Extract provided Block Start

Gallaher allegations hit UK tobacco firms

MORE THAN pounds 186m was wiped off the value of the two biggest British tobacco groups yesterday after allegations emerged over the weekend that Gallaher, supplier of brands such as Benson & Hedges and Silk Cut, knew smoking caused cancer almost 30 years ago.

Shares in Gallaher fell 19p to 335p and Imperial Tobacco's stock gave up 10.5p to 401.5p amid fears that the documents would increase the chance of successful litigation against the two tobacco giants.

Anti-smoking campaigners claimed an internal confidential memo from Gallaher's former general manager of research to its managing director proved the group knew smoking caused cancer as far back as 1970. The research executive concluded that independent research using beagles in the late 1960s "proves beyond all reasonable doubt the causation of lung cancer by smoke" and that the research "would appear to remove the controversy regarding the causation of the majority of human lung cancer."

Leigh Day, the solicitors representing 52 lung cancer victims in their bid for compensation from Gallaher and Imperial, said yesterday the new evidence significantly raised the chances of mounting a successful legal claim against the industry. "The tobacco companies have always maintained that there is no proven link between smoking and cancer. This blows their defence out of the window," said a spokeswoman for the firm. "This is only one of many documents that will surface over the next few months that will strengthen our case," she added.

Gallaher hit back at the claims, saying the memo had simply been an initial reaction to the research and that it was later discounted by the company after being heavily criticised in the scientific community.

Extract provided Block End
Entries supplied Block Start

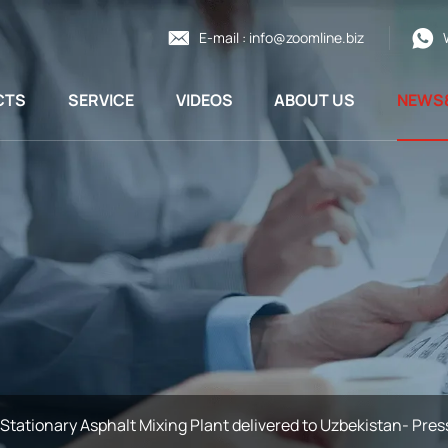
E-mail :
info@zoomline.biz
CTS
SERVICE
VIDEOS
ABOUT US
NEWS
Stationary Asphalt Mixing Plant delivered to Uzbekistan- Pres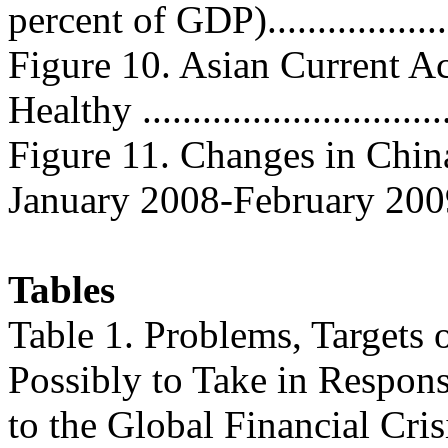
percent of GDP)...................
Figure 10. Asian Current A
Healthy ...............................
Figure 11. Changes in Chi
January 2008-February 2009....
Tables
Table 1. Problems, Targets 
Possibly to Take in Respon
to the Global Financial Cris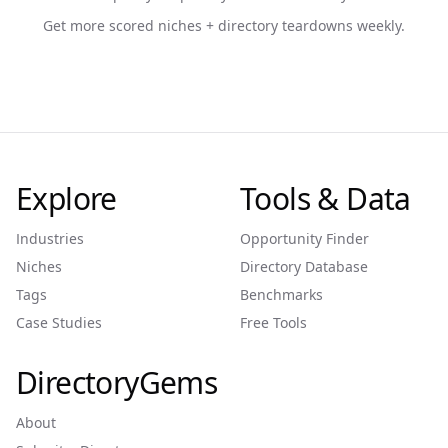
Get more scored niches + directory teardowns weekly.
Explore
Tools & Data
Industries
Opportunity Finder
Niches
Directory Database
Tags
Benchmarks
Case Studies
Free Tools
DirectoryGems
About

Entries supplied Block End

Task instructions:
Reproduce the passage of the tobacco share report starting with "MORE THAN pounds" and going on through "two tobacco giants.", swapping "fears" for "concerns".

Task response:
MORE THAN pounds 186m was wiped off the value of the two biggest British tobacco groups yesterday after allegations emerged over the weekend that Gallaher, supplier of brands such as Benson & Hedges and Silk Cut, knew smoking caused cancer almost 30 years ago.

Shares in Gallaher fell 19p to 335p and Imperial Tobacco's stock gave up 10.5p to 401.5p amid concerns that the documents would increase the chance of successful litigation against the two tobacco giants.